Closed pshipton closed 9 months ago
@babsingh
Also occurred on jdk11
https://hyc-runtimes-jenkins.swg-devops.com/job/Test_openjdk11_j9_sanity.openjdk_ppc64le_linux_ojdk292_Personal_testList_2/1/ - jdk_lang_j9_0
https://hyc-runtimes-jenkins.swg-devops.com/job/Test_openjdk11_j9_sanity.openjdk_x86-64_mac_ojdk292_Personal_testList_2/1/ - jdk_lang_j9_0
I'll look into this.
I've reproduced locally on a ppc64le_linux
machine and profiled using Linux perf
found some peculiar results. Below are the flamegraphs for the (1) ojdk292
build; and (2) build with OpenJ9 MHs. (here is a box link: https://ibm.box.com/s/iqcoac0wxlmh7a0yshzzd74e339jdg1n with the flamegraph svg
s, if you want to interact with the figures, and the corresponding perf.data
files.) The test relies on random number generation so I've run both builds with the same seed.
(1) Runtime ~26 minutes, fails with Not enough time to continue execution. Interrupted.

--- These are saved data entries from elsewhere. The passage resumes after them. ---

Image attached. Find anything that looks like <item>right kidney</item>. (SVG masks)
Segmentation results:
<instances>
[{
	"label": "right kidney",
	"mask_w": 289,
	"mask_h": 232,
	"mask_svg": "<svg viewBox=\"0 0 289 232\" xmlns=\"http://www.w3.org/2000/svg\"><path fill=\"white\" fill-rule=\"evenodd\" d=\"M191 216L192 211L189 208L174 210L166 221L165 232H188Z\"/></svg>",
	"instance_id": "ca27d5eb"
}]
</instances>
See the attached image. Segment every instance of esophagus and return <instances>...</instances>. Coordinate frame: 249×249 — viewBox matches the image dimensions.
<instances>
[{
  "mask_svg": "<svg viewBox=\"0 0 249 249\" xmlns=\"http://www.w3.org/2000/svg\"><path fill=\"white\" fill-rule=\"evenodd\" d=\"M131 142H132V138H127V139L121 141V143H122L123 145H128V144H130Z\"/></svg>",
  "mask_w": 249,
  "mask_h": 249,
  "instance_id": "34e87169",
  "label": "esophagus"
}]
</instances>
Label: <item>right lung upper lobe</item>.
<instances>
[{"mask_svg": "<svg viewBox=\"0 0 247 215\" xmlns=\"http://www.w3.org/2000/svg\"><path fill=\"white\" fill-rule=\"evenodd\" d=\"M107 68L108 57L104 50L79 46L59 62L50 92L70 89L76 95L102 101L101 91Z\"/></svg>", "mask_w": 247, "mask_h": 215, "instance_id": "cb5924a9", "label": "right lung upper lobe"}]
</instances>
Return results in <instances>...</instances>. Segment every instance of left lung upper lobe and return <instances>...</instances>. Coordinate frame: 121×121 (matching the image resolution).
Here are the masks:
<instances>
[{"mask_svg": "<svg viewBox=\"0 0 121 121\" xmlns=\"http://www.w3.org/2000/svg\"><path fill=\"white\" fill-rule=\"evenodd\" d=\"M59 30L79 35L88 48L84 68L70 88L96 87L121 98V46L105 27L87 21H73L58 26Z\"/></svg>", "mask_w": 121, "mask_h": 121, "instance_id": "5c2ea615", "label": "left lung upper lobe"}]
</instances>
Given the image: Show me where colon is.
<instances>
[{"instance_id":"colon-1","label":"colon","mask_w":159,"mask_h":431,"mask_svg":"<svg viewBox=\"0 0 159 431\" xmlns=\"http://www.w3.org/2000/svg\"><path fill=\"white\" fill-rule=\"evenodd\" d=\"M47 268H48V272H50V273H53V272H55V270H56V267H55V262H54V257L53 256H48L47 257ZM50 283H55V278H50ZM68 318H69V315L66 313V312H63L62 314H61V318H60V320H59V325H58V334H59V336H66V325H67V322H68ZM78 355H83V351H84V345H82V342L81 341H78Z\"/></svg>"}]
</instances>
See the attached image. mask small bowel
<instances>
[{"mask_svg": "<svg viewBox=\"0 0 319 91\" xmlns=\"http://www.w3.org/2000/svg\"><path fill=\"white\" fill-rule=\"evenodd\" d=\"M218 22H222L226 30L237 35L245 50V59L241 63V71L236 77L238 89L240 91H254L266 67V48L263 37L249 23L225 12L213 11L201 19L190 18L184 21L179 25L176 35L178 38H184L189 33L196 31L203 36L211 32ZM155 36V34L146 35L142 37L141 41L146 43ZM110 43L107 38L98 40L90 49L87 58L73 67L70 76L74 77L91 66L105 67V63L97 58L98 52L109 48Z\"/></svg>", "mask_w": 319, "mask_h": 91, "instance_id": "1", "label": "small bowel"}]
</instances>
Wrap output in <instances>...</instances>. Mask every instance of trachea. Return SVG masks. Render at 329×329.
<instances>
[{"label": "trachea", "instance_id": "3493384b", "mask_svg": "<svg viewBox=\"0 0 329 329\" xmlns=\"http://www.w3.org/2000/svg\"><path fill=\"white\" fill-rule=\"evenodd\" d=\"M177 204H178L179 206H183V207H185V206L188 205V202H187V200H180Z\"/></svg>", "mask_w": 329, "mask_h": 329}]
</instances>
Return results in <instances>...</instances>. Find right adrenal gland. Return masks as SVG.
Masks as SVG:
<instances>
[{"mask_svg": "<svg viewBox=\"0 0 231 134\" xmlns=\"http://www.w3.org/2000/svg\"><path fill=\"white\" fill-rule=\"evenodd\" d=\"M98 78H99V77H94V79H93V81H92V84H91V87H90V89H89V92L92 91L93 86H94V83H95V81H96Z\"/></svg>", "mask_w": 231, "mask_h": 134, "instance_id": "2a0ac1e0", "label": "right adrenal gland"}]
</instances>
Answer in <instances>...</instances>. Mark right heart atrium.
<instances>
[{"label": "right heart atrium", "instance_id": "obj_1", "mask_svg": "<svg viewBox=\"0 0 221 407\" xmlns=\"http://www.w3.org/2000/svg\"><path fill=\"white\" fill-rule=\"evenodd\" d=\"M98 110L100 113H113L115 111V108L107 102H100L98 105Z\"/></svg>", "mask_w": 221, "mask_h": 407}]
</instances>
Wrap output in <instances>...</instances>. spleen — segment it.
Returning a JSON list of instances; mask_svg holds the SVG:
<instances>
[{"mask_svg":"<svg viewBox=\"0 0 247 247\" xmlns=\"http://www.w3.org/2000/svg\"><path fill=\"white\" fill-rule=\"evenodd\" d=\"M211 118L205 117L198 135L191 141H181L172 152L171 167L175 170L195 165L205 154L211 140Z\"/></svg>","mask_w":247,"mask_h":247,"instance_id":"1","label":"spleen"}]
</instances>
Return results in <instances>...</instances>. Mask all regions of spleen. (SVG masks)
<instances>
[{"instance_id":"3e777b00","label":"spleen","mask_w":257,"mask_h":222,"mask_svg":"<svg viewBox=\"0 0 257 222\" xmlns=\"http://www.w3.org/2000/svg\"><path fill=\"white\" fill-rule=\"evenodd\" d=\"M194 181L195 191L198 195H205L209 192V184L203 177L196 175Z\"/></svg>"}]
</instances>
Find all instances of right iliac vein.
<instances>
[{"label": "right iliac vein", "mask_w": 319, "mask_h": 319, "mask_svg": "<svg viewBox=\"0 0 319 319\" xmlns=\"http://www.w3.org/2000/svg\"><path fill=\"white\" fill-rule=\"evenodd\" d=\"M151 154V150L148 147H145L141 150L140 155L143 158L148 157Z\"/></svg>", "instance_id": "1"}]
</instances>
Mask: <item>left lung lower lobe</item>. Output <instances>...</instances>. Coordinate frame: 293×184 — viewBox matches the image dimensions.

https://github.com/ThanHenderson/openj9-openjdk-jdk8/blob/9a702f6d35a13affd72c1b996ca991ae40dac100/test/lib/jdk/test/lib/TimeLimitedRunner.java#L77-L78
(2) Runtime ~ 3 minutes, passes with test limit exceeded
https://github.com/ThanHenderson/openj9-openjdk-jdk8/blob/9a702f6d35a13affd72c1b996ca991ae40dac100/jdk/test/java/lang/invoke/MethodHandles/CatchExceptionTest.java#L264
I am also building a JDK17 executable to see what type of behaviour we have on this test with OpenJDK MHs in JDK17.
fyi @JasonFengJ9 @babsingh
It looks like the JIT isn't optimizing in the case of OJDK MHs.
perf diff ojdk-mh_perf.data oj9-mh_perf.data
?-Xint
(JIT disabled)?Do OJ9 MHs take the same time as OJDK MHs with -Xint (JIT disabled)?
Roughly; still a bit faster I think due to the custom MH interpreter. But it also fails with Not enough time to continue execution. Interrupted.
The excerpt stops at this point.